◆ **YOUR OBJECTIVE**
Transcribe the full listing exactly, and drop every picture.

START EXERCISE DATA

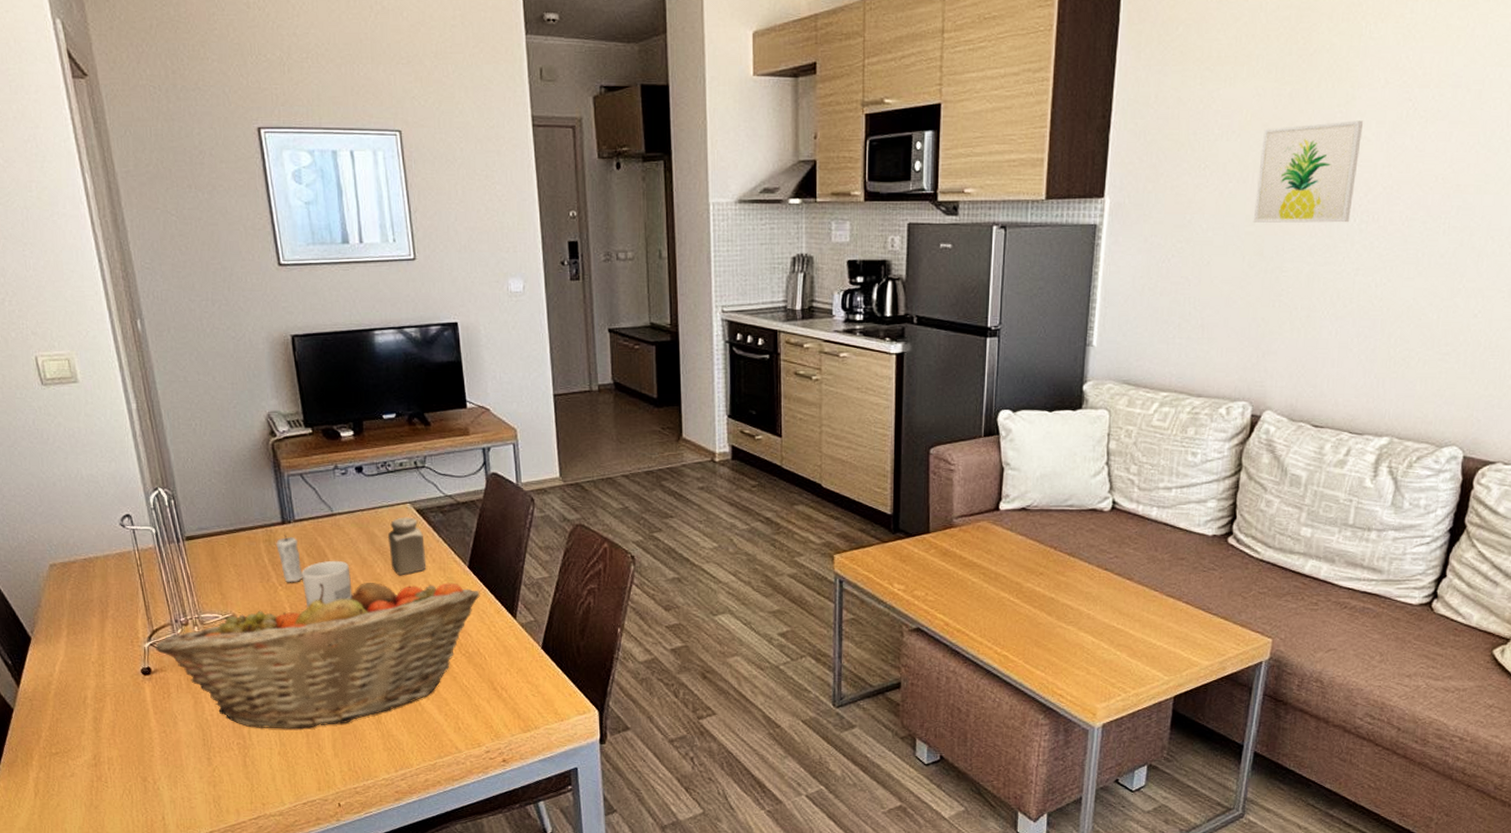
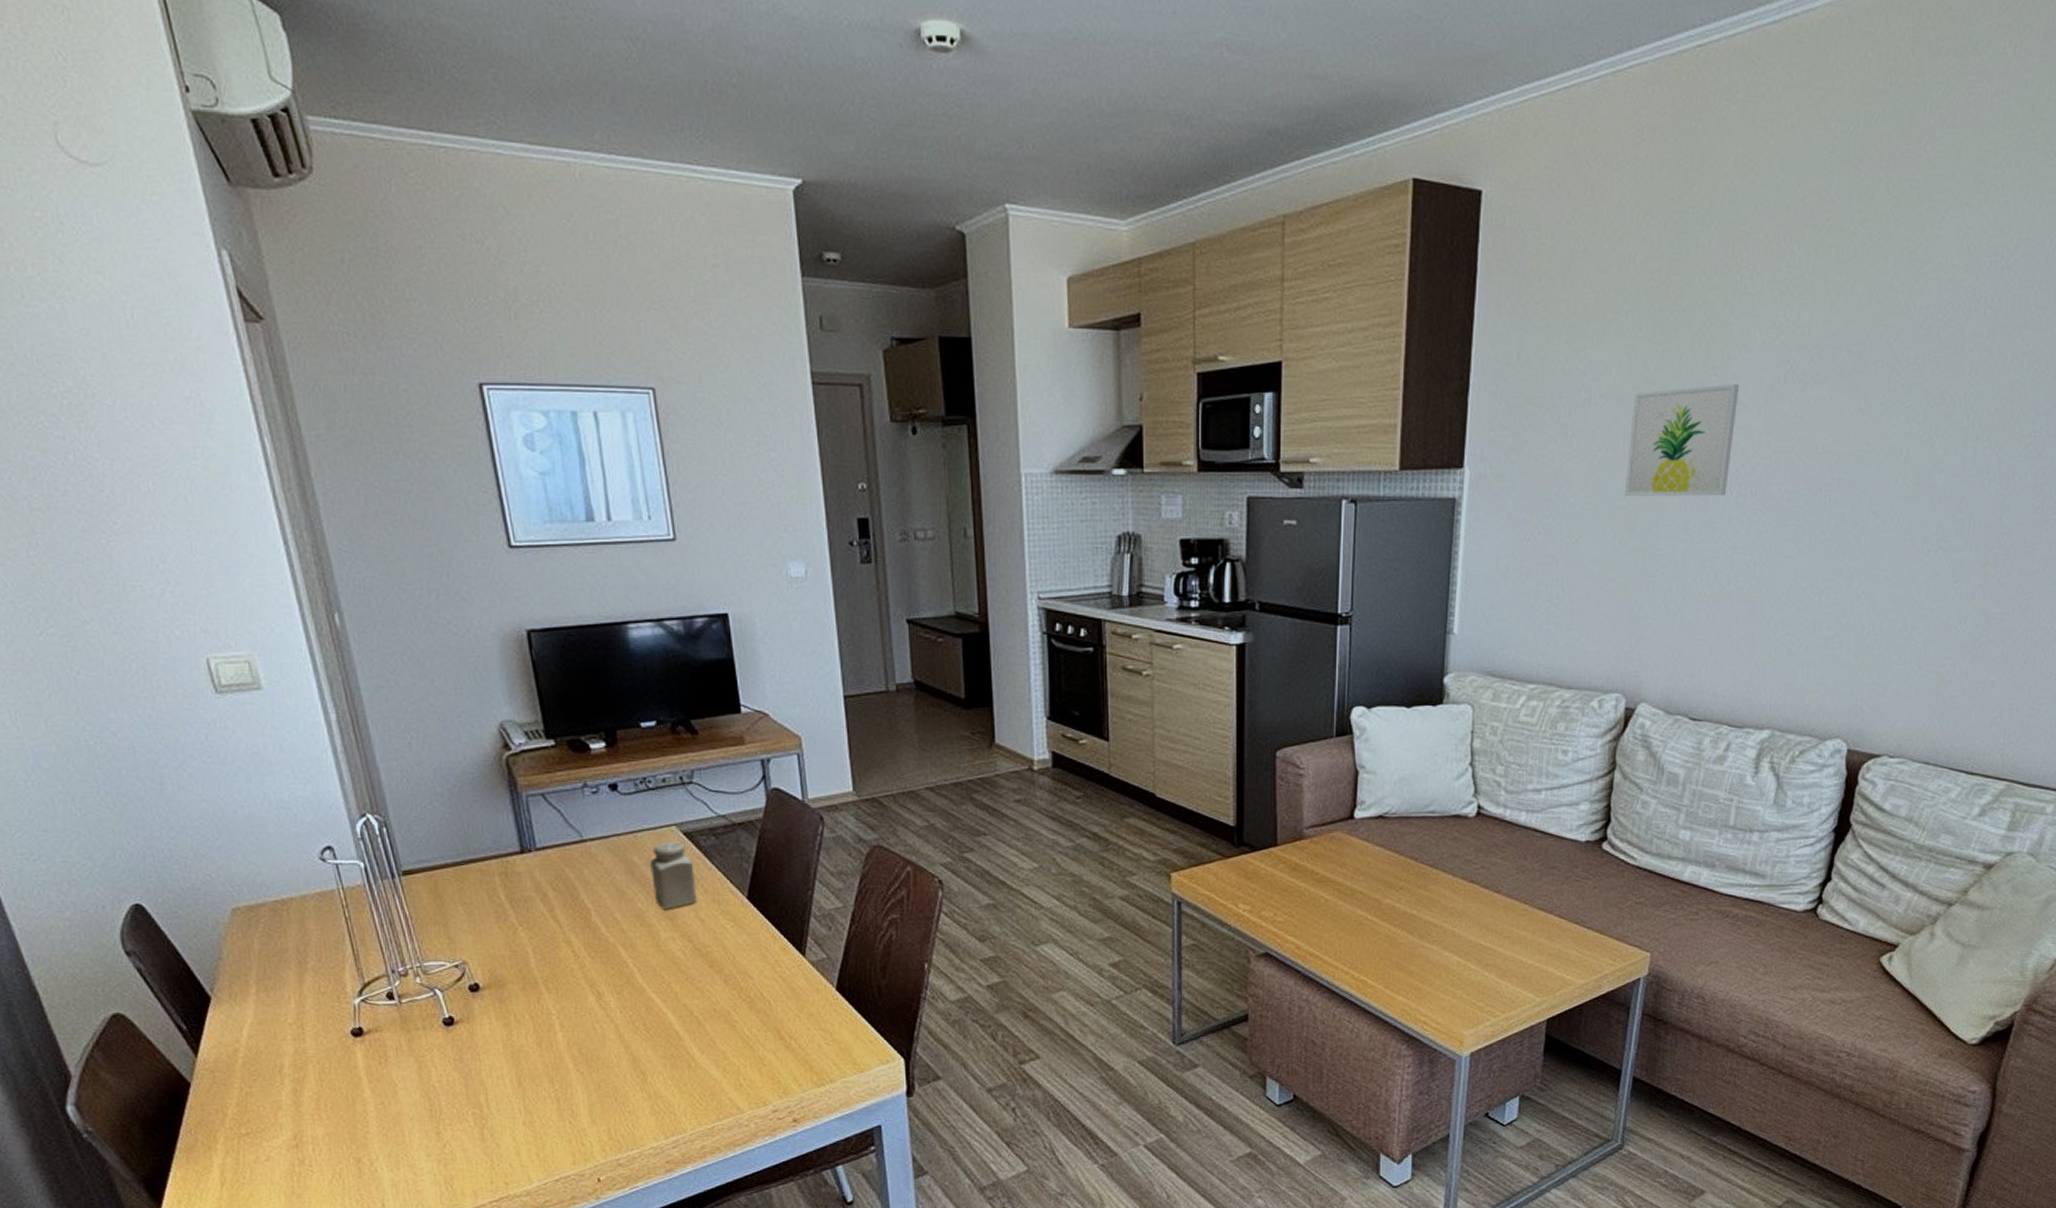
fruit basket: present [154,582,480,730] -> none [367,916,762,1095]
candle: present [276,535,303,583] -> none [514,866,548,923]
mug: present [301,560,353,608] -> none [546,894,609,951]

END EXERCISE DATA

◆ **ANSWER**
fruit basket: present [154,582,480,730] -> none [367,916,762,1095]
candle: present [276,535,303,583] -> none [514,866,548,923]
mug: present [301,560,353,608] -> none [546,894,609,951]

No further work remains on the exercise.